Eventually, the mad were no longer allowed to be mobile and were locked up in prisons to make sure they were productive and not just a drag on society, they were forced to work. Ironically, this had the effect of displacing “normal” people in society from jobs, and then those people were labelled as “mad” and the cycle continued.
Then in the 19th century, it was only the unproductive mad people that were considered “mad” – this marked the beginning of the asylum.

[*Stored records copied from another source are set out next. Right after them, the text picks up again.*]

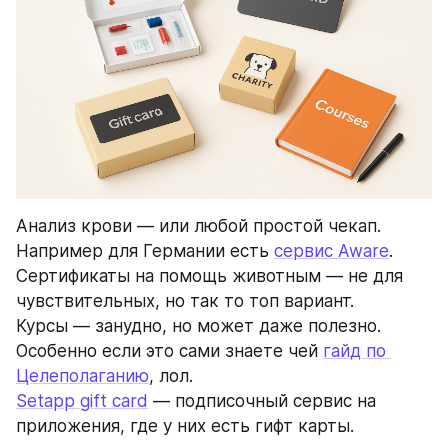
Анализ крови — или любой простой чекап. 
Например для Германии есть 
сервис Aware
.
Сертификаты на помощь животным — не для 
чувствительных, но так то топ вариант.
Курсы — занудно, но может даже полезно. 
Особенно если это сами знаете чей 
гайд по 
Целеполаганию
, лол.
Setapp gift card
 — подписочный сервис на 
приложения, где у них есть гифт карты.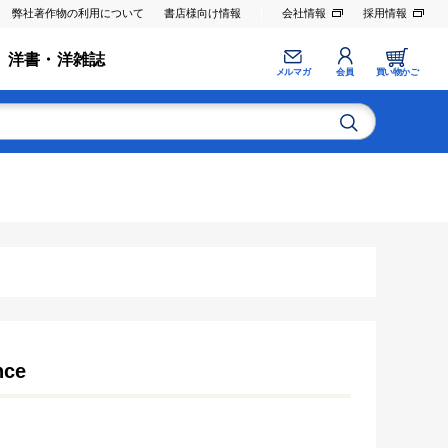
弊社著作物の利用について
書店様向け情報
会社情報
採用情報
洋書・洋雑誌
メルマガ
会員
買い物かご
nce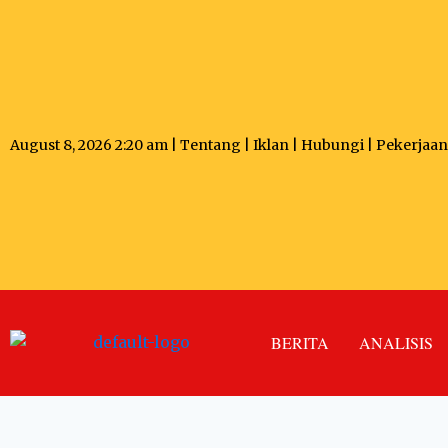
August 8, 2026 2:20 am |
Tentang
|
Iklan
|
Hubungi
|
Pekerjaan
BERITA
ANALISIS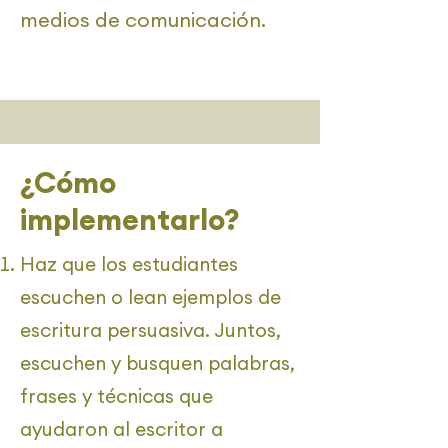
medios de comunicación.
¿Cómo
implementarlo?
Haz que los estudiantes
escuchen o lean ejemplos de
escritura persuasiva. Juntos,
escuchen y busquen palabras,
frases y técnicas que
ayudaron al escritor a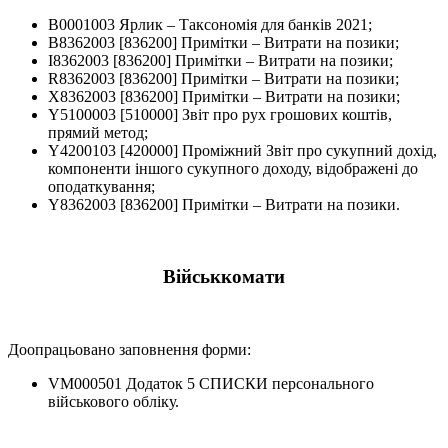
B0001003 Ярлик – Таксономія для банків 2021;
B8362003 [836200] Примітки – Витрати на позики;
I8362003 [836200] Примітки – Витрати на позики;
R8362003 [836200] Примітки – Витрати на позики;
X8362003 [836200] Примітки – Витрати на позики;
Y5100003 [510000] Звіт про рух грошових коштів,
прямий метод;
Y4200103 [420000] Проміжний Звіт про сукупний дохід,
компоненти іншого сукупного доходу, відображені до
оподаткування;
Y8362003 [836200] Примітки – Витрати на позики.
Військкомати
Доопрацьовано заповнення форми:
VM000501 Додаток 5 СПИСКИ персонального
військового обліку.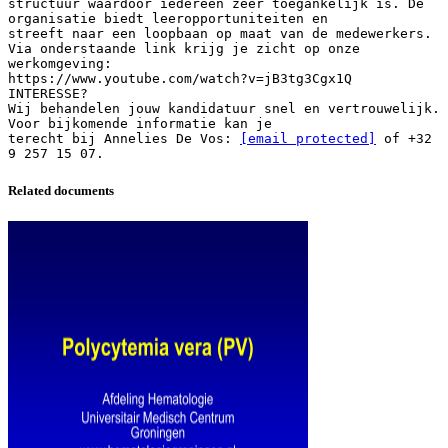
structuur waardoor iedereen zeer toegankelijk is. De
organisatie biedt leeropportuniteiten en
streeft naar een loopbaan op maat van de medewerkers.
Via onderstaande link krijg je zicht op onze
werkomgeving:
https://www.youtube.com/watch?v=jB3tg3Cgx1Q
INTERESSE?
Wij behandelen jouw kandidatuur snel en vertrouwelijk.
Voor bijkomende informatie kan je
terecht bij Annelies De Vos:
[email protected]
of +32
Related documents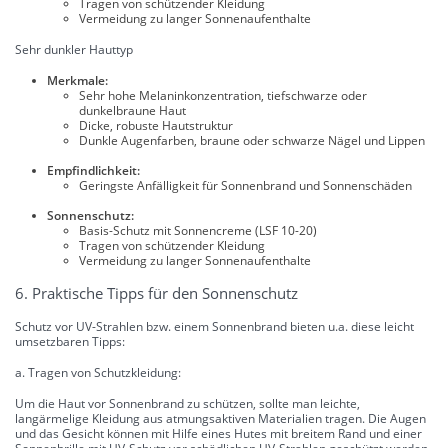
Tragen von schützender Kleidung
Vermeidung zu langer Sonnenaufenthalte
Sehr dunkler Hauttyp
Merkmale:
Sehr hohe Melaninkonzentration, tiefschwarze oder
dunkelbraune Haut
Dicke, robuste Hautstruktur
Dunkle Augenfarben, braune oder schwarze Nägel und Lippen
Empfindlichkeit:
Geringste Anfälligkeit für Sonnenbrand und Sonnenschäden
Sonnenschutz:
Basis-Schutz mit Sonnencreme (LSF 10-20)
Tragen von schützender Kleidung
Vermeidung zu langer Sonnenaufenthalte
6. Praktische Tipps für den Sonnenschutz
Schutz vor UV-Strahlen bzw. einem Sonnenbrand bieten u.a. diese leicht
umsetzbaren Tipps:
a. Tragen von Schutzkleidung:
Um die Haut vor Sonnenbrand zu schützen, sollte man leichte,
langärmelige Kleidung aus atmungsaktiven Materialien tragen. Die Augen
und das Gesicht können mit Hilfe eines Hutes mit breitem Rand und einer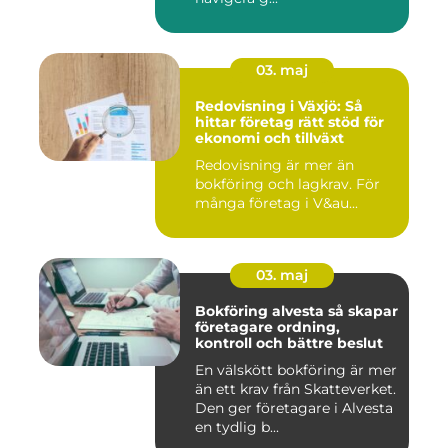
03. maj
Redovisning i Växjö: Så
hittar företag rätt stöd för
ekonomi och tillväxt
Redovisning är mer än
bokföring och lagkrav. För
många företag i V&au...
03. maj
Bokföring alvesta så skapar
företagare ordning,
kontroll och bättre beslut
En välskött bokföring är mer
än ett krav från Skatteverket.
Den ger företagare i Alvesta
en tydlig b...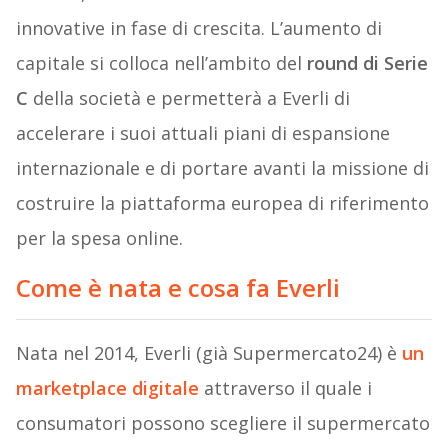
innovative in fase di crescita. L’aumento di
capitale si colloca nell’ambito del
round di Serie
C
della società e permetterà a Everli di
accelerare i suoi attuali piani di espansione
internazionale e di portare avanti la missione di
costruire la piattaforma europea di riferimento
per la spesa online.
Come è nata e cosa fa Everli
Nata nel 2014, Everli (già Supermercato24) è
un
marketplace digitale
attraverso il quale i
consumatori possono scegliere il supermercato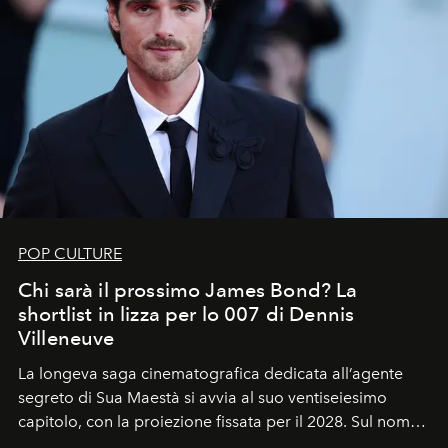
POP CULTURE
Chi sarà il prossimo James Bond? La
shortlist in lizza per lo 007 di Dennis
Villeneuve
La longeva saga cinematografica dedicata all’agente
segreto di Sua Maestà si avvia al suo ventiseiesimo
capitolo, con la proiezione fissata per il 2028. Sul nome
dell’attore chiamato a raccogliere l’eredità di Daniel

If it is true that labor is not inscribed among the laws of nature, it is enveloped in the order of the fallen world. This is why idleness is rebellion-the worst form of all, in a sense: it waits for nature to be generous as in the innocence of Eden, and seeks to constrain a Goodness to which man cannot lay claim since Adam. Pride was the sin of man before the Fall; but the sin of idleness is the supreme pride of man once he has fallen, the absurd pride of poverty. p.34
But they were also forced to work, not for any productive reasons but for religious reasons. The madman was forced to accept that they were not being productive out of their own free will, and that there was nothing physically wrong with them. This induced feelings of guilt in the madman, first for recognizing that they were mad, and second, from being shamed by an authority figure whether priest or guard.

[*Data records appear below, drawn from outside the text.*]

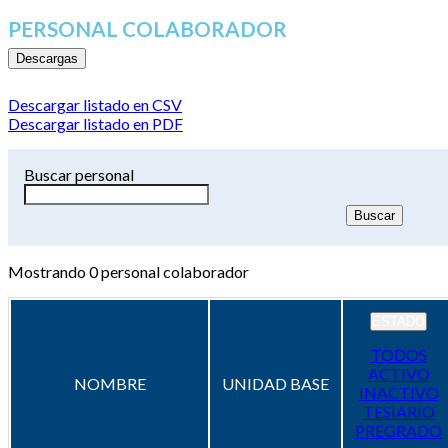
PERSONAL COLABORADOR
Descargas
Descargar listado en CSV
Descargar listado en PDF
Buscar personal
Mostrando
0
personal colaborador
ESTADO
TODOS
ACTIVO
NOMBRE
UNIDAD BASE
INACTIVO
TESIARIO
PREGRADO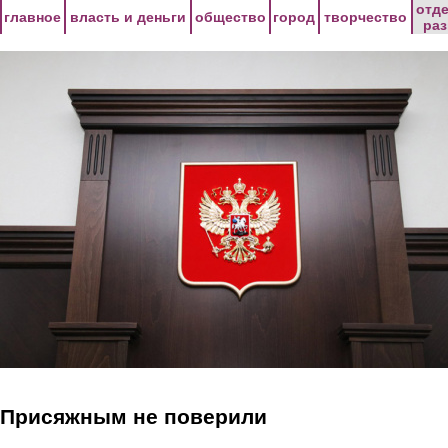
Перейти к основному содержанию
отд
главное
власть и деньги
общество
город
творчество
ра
Присяжным не поверили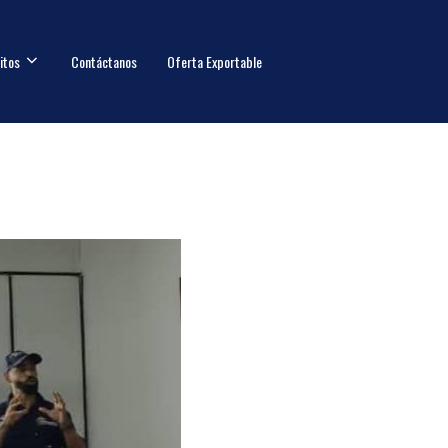
itos
Contáctanos
Oferta Exportable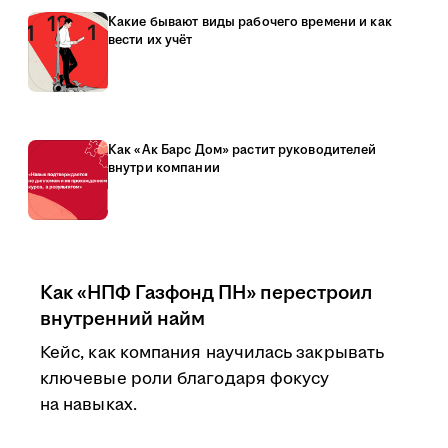
Какие бывают виды рабочего времени и как
вести их учёт
Как «Ак Барс Дом» растит руководителей
внутри компании
Как «НПФ Газфонд ПН» перестроил
внутренний найм
Кейс, как компания научилась закрывать
ключевые роли благодаря фокусу
на навыках.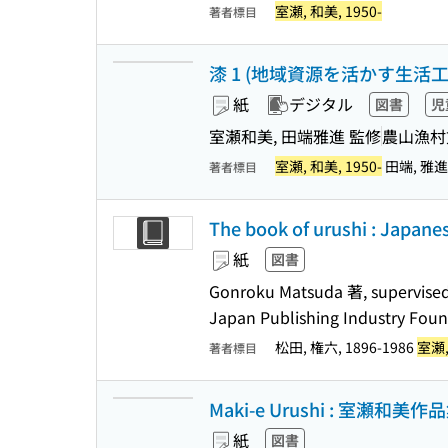
室瀬, 和美, 1950-
著者標目
漆 1 (地域資源を活かす生活
紙
デジタル
図書
児
室瀬和美, 田端雅進 監修
農山漁村
室瀬, 和美, 1950-
田端, 雅進
著者標目
The book of urushi : Japane
紙
図書
Gonroku Matsuda 著, supervised
Japan Publishing Industry Foun
松田, 権六, 1896-1986
室瀬,
著者標目
Maki-e Urushi : 室瀬和美作
紙
図書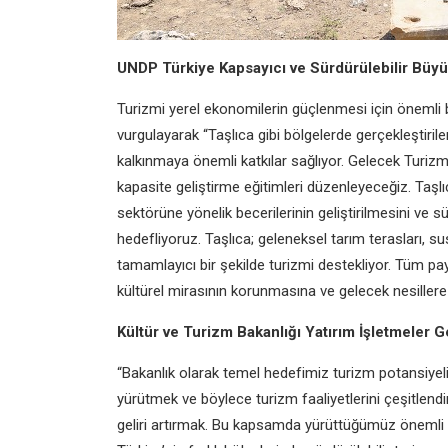
UNDP Türkiye Kapsayıcı ve Sürdürülebilir Büyü
Turizmi yerel ekonomilerin güçlenmesi için önemli bi
vurgulayarak “Taşlıca gibi bölgelerde gerçekleştirilen
kalkınmaya önemli katkılar sağlıyor. Gelecek Turiz
kapasite geliştirme eğitimleri düzenleyeceğiz. Taşlı
sektörüne yönelik becerilerinin geliştirilmesini ve 
hedefliyoruz. Taşlıca; geleneksel tarım terasları, s
tamamlayıcı bir şekilde turizmi destekliyor. Tüm pay
kültürel mirasının korunmasına ve gelecek nesillere
Kültür ve Turizm Bakanlığı Yatırım İşletmeler
“Bakanlık olarak temel hedefimiz turizm potansiyeli
yürütmek ve böylece turizm faaliyetlerini çeşitlend
geliri artırmak. Bu kapsamda yürüttüğümüz önemli çal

Labor in the houses of confinement thus assumed its ethical meaning: since sloth had become the absolute form of rebellion, the idle would be forced to work, in the endless leisure of a labor without utility or profit. p.34
They were forced to work so that they did not violate one of God’s commandments. The work was a way to fix their soul, and consequently, absolve them of guilt. But that wasn’t the only rationale – there was an idea, that work was a way to cure man from his suffering. When man escapes the law of labor that nature imposes on him, he seeks into a world of anti-nature, and artifice, and his madness becomes only one manifestation of such a world. In describing how he succeeded, by industrious activity in being cured, Bernadin de-Saint Pierre said:
It was to Jean-Jacques Rousseau that I owed my return to health. I had read, in his immortal writings, among other natural truths, that man is made to work, not to meditate. Until that time I had exercised my soul and rested my body; I changed my ways; I exercised my body and rested my soul. I gave up most books; I turned my eyes to the works of nature, which addressed all my senses in a language that neither time nor nations can corrupt. p.104
The next stage, psychiatry, is when the analyst takes the role of the priest. The patient, or the madman, confesses to them their sins. In a sense, the madman is like a child while the analyst/therapist is the adult. Merely by virtue of rationality vs non-rationality, the therapist had the upper hand and did not need to use any physical force.
That was Foucault’s contention against Freud, that one did not need to archive mountains of data on a patient to analyse them. it was sufficient to merely be the rational person in the room, and in that sense, you could hold up a mirror to the madman or the patient, and they would be able to see the errors in their thinking for themselves.